Detect misuse of ZEND_MAP_PTR_NEW() #16468
Conversation
Zend/zend.c
Outdated
| @@ -2011,6 +2020,10 @@ ZEND_API void *zend_map_ptr_new(void) | |||
| { | |||
| void **ptr; | |||
|
|
|||
| #if ZEND_DEBUG | |||
| ZEND_ASSERT((!startup_done || CG(in_compilation) || CG(map_ptr_locked)) && "Can not allocate map ptrs outside of startup and compilation"); | |||
There was a problem hiding this comment.
The CG(in_compilation) looks suspicious. Is it necessary for PHP without opcache?
I think, it may be better to use CG(map_ptr_protected) initialized by false, then setting it to true in opcache post_starup and then updated by lock/unlock.
There was a problem hiding this comment.
Without opcache ZEND_MAP_PTR_NEW() is always safe, but I think it's better to implement the same restrictions when opcache is not enabled, so that code that works without opcache also works with it.
The
CG(in_compilation)looks suspicious
Indeed. I was convinced that compilation occurred while opcache was locked, so this was to handle the non-opcache case, but actually it's not.
I've simplified as you suggested, but I still deny usage of ZEND_MAP_PTR_NEW() after startup when opcache is not enabled.
There was a problem hiding this comment.
Without opcache, map_ptr buffer belongs to process/thread and it may allocate new slots at any time.

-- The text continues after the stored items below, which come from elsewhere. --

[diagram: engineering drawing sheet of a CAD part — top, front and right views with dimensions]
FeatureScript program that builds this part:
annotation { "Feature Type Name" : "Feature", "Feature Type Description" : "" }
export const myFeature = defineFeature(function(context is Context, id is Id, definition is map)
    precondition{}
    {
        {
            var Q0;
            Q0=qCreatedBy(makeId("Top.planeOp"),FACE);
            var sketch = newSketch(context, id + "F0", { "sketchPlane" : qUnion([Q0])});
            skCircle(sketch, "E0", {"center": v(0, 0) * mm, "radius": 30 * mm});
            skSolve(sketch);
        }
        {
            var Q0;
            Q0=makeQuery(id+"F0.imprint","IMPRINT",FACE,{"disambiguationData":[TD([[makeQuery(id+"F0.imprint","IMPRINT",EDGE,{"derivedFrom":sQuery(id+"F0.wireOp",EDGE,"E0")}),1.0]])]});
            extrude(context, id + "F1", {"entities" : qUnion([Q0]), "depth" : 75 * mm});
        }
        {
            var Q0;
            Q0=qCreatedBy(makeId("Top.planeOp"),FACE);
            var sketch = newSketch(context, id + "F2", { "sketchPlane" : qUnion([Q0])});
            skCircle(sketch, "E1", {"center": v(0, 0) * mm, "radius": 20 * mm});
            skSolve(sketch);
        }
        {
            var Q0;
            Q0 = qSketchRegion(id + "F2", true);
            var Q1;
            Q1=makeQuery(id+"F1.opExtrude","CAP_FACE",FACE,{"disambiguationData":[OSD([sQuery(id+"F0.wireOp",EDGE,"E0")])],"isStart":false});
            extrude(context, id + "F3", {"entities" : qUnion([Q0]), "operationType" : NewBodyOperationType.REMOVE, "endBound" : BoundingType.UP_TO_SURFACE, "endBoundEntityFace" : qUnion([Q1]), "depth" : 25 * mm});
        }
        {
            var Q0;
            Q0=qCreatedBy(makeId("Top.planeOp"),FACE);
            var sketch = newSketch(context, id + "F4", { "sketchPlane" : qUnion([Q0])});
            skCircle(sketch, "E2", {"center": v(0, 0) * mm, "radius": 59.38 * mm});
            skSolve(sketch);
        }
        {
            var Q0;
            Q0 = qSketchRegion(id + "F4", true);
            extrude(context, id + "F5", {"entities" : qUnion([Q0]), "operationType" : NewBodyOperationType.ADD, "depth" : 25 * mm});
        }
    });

With opcache. map_ptr buffer is addressed through opcache SHM, so we shouldn't add new slots without opcache lock. I think, protection should be obtained and managed by opcache. In case, we manage it outside opcache (e.g. in zend_alloc_ce_cache() we just negate the protection. (I may be wrong)
There was a problem hiding this comment.
Yes, zend_alloc_ce_cache() is what originally convinced me that the lock was held during compilation, since it calls ZEND_MAP_PTR_NEW_OFFSET(). But actually, the conditions in zend_alloc_ce_cache() ensure that we never call ZEND_MAP_PTR_NEW_OFFSET() after startup when opcache is enabled (a map ptr is only allocated when the class name is interned and not permanent, which only happens without opcache).
There was a problem hiding this comment.
I still think that the modification of CG(map_ptr_protected) in zend_alloc_ce_cache() is a bad decision.
The protection should have a single point of responsibility.
But actually, the conditions in zend_alloc_ce_cache() ensure that we never call ZEND_MAP_PTR_NEW_OFFSET() after startup when opcache is enabled (a map ptr is only allocated when the class name is interned and not permanent, which only happens without opcache).
This is too complex verbal condition and it may be easily violated by inaccurate future modification.
You introduce protection exactly against inaccurate future modifications, so it's better not to make exceptions without a big reason.
ZEND_MAP_PTR_NEW()is only safe during startup and when the opcache shm is locked, however it's easy to forget about that and to misuse it. Similarly,ZEND_MAP_PTR_NEW_STATIC()can only be used during startup.Here I add assertions to check that we are only using
ZEND_MAP_PTR_NEW()andZEND_MAP_PTR_NEW_STATIC()when it's safe to do so.